Job description templates and examples

Author: Business and Learning Resources

A well-crafted job description is a written statement that describes the main objective of a job, its essential and nonessential functions, job qualifications, and other information about the job. A job description may include duties, skills, effort, responsibilities of the job, environmental and working conditions specific to the job, as well as the education and experience required for performing the job. It may also list information on tools and equipment used and relationships with other jobs. A job description describes the job, not the person or persons who hold that job.

Why Are Job Descriptions Important?

Accurate job descriptions provide a basis for job evaluation, wage and salary comparisons, and a fair wage and salary structure. In particular, well-written job descriptions should:

  • Clarify who is responsible for what within the company.

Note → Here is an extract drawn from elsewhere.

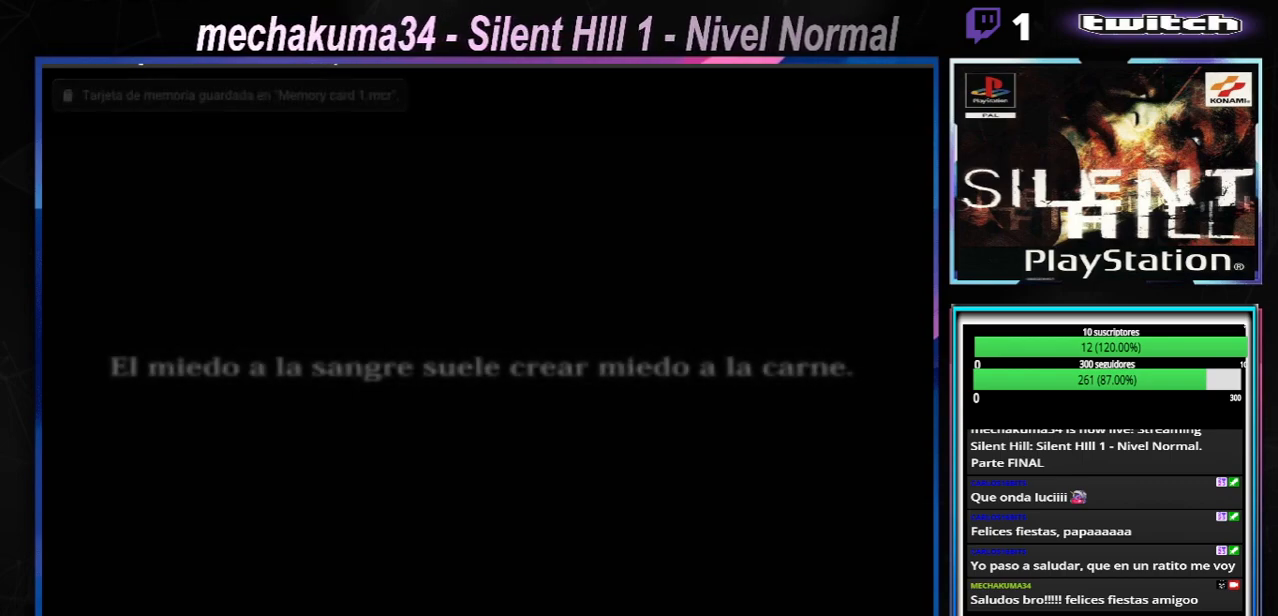
{"buttons": [], "left_stick": "center", "events": [[267, "START", "down"], [484, "START", "up"]]}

They also help define relationships between individuals and between departments. By accomplishing this, job descriptions can be used to settle grievances, minimize conflicts, and improve communications.
  • Help the job holder understand the responsibilities of the position. This not only enables the employee to assess the relative importance of everything he or she is accountable for but also provides a sense of where the job fits in to the company as a whole.
  • Assist job applicants, employees, supervisors, and human resources professionals at every stage in the employment relationship, from recruitment to retirement. Job descriptions provide information about the knowledge, training, education, and skills needed for each job. They prevent misunderstandings by detailing for employees what they need to know about their jobs.
  • Help management analyze and improve the company’s structure. They reveal whether all company responsibilities are adequately covered and where responsibilities should be reallocated to achieve a better balance.
  • Provide a basis from which to determine whether a disabled applicant is otherwise qualified for the job and, if so, to assist in determining what accommodation would be required for the applicant to be able to perform the essential functions of the position.

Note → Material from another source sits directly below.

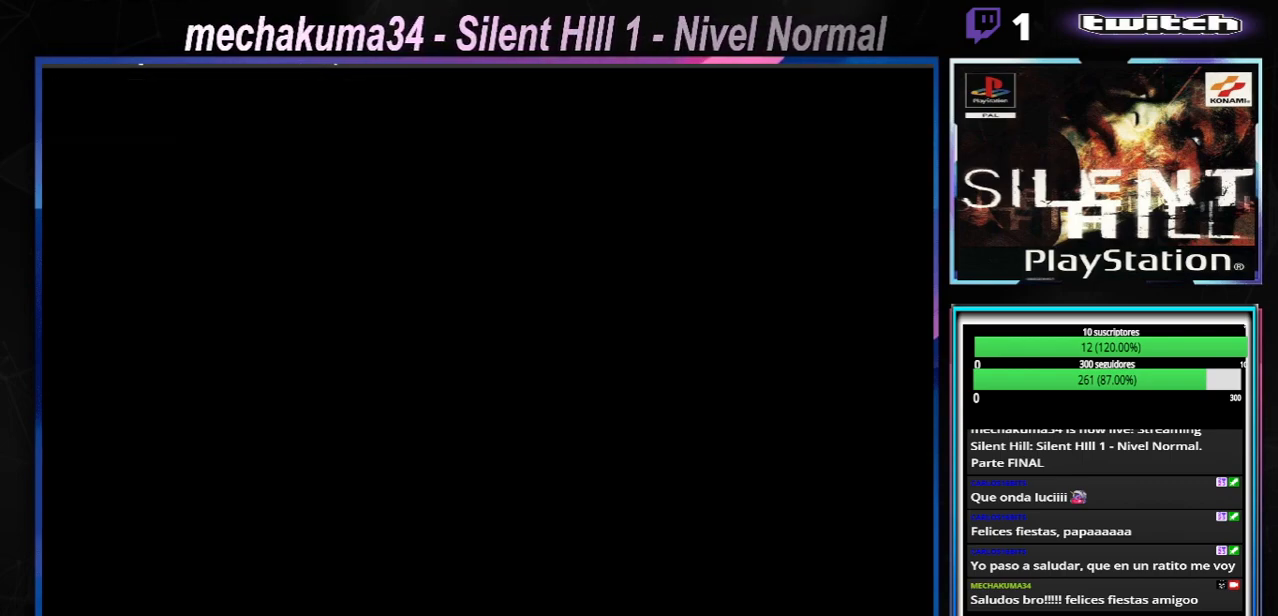
{"buttons": [], "left_stick": "center", "events": []}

While the ADA doesn’t require job descriptions, it does require that applicants and employees are able to perform the “essential functions” of the job, with or without reasonable accommodation. The Equal Employment Opportunity Commission (EEOC) has said that one of the things the agency will look at when determining essential functions are job descriptions written before an employer advertises to fill an opening. Therefore, most companies—whether they are rewriting old descriptions or developing them for the first time—want them to reflect essential functions, and a generic description is not the best way to do that. In addition to this legal consideration, managers have found problems with generic job descriptions when they are not properly written or if the supervisor chooses to ignore the limitations built into the description.

A job description should begin with the essential functions of the job. The essential functions of a job are the key part of a job description, outlining specific tasks that the job entails. Identifying the essential functions in a job description will help lay the foundation of sound documentation to comply with ADA and EEOC guidelines.

A job description should also include:

  • Job Identification: This part of the template includes the job title, name of department, name of supervisor, and date.
  • Job Summary: This is a short summary of the job’s basic purpose.
  • Accountabilities: The employee is responsible for accomplishing the objectives and responsibilities outlined in the template.
  • Job Specifications: Examples of job specifications are experience, education, complexity of duties, and supervision.

Clearly and accurately written position descriptions help in legal compliance. In addition to the Americans with Disabilities Act (ADA), laws that affect position descriptions include; FLSA, the Equal Pay Act, Title VII of the Civil Rights Act of 1964, and the OSH Act.